JOB
Show all lines of the entries in which the word "Website" is found.

DATA SUPPLIED

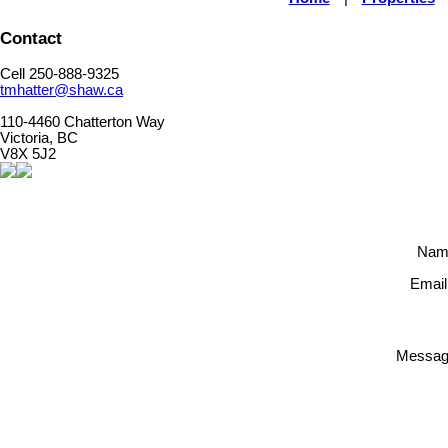
Contact
Cell 250-888-9325
tmhatter@shaw.ca
110-4460 Chatterton Way
Victoria, BC
V8X 5J2
Nam
Email
Messag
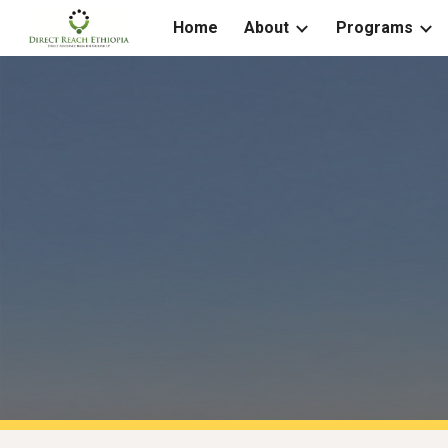
Home
About
Programs
Sk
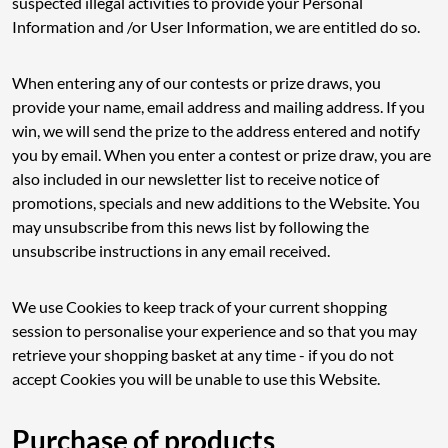
suspected illegal activities to provide your Personal
Information and /or User Information, we are entitled do so.
When entering any of our contests or prize draws, you
provide your name, email address and mailing address. If you
win, we will send the prize to the address entered and notify
you by email. When you enter a contest or prize draw, you are
also included in our newsletter list to receive notice of
promotions, specials and new additions to the Website. You
may unsubscribe from this news list by following the
unsubscribe instructions in any email received.
We use Cookies to keep track of your current shopping
session to personalise your experience and so that you may
retrieve your shopping basket at any time - if you do not
accept Cookies you will be unable to use this Website.
Purchase of products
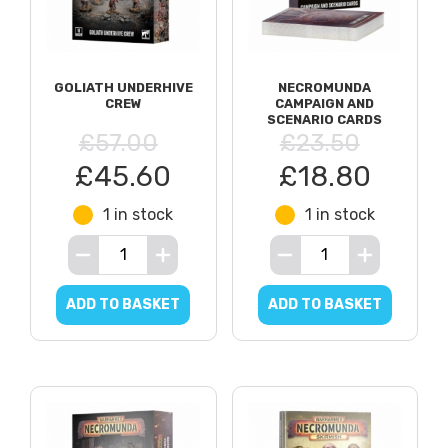
GOLIATH UNDERHIVE
NECROMUNDA
CREW
CAMPAIGN AND
SCENARIO CARDS
£57.00
£23.50
£45.60
£18.80
1 in stock
1 in stock
ADD TO BASKET
ADD TO BASKET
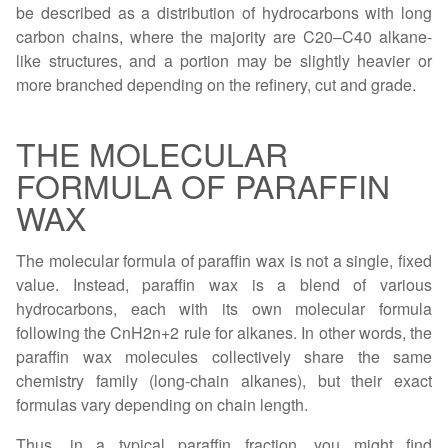
be described as a distribution of hydrocarbons with long
carbon chains, where the majority are C20–C40 alkane-
like structures, and a portion may be slightly heavier or
more branched depending on the refinery, cut and grade.
THE MOLECULAR
FORMULA OF PARAFFIN
WAX
The molecular formula of paraffin wax is not a single, fixed
value. Instead, paraffin wax is a blend of various
hydrocarbons, each with its own molecular formula
following the CnH2n+2 rule for alkanes. In other words, the
paraffin wax molecules collectively share the same
chemistry family (long-chain alkanes), but their exact
formulas vary depending on chain length.
Thus, in a typical paraffin fraction, you might find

EXERCISE ANSWER
promotions, specials and new additions to the Website. You
accept Cookies you will be unable to use this Website.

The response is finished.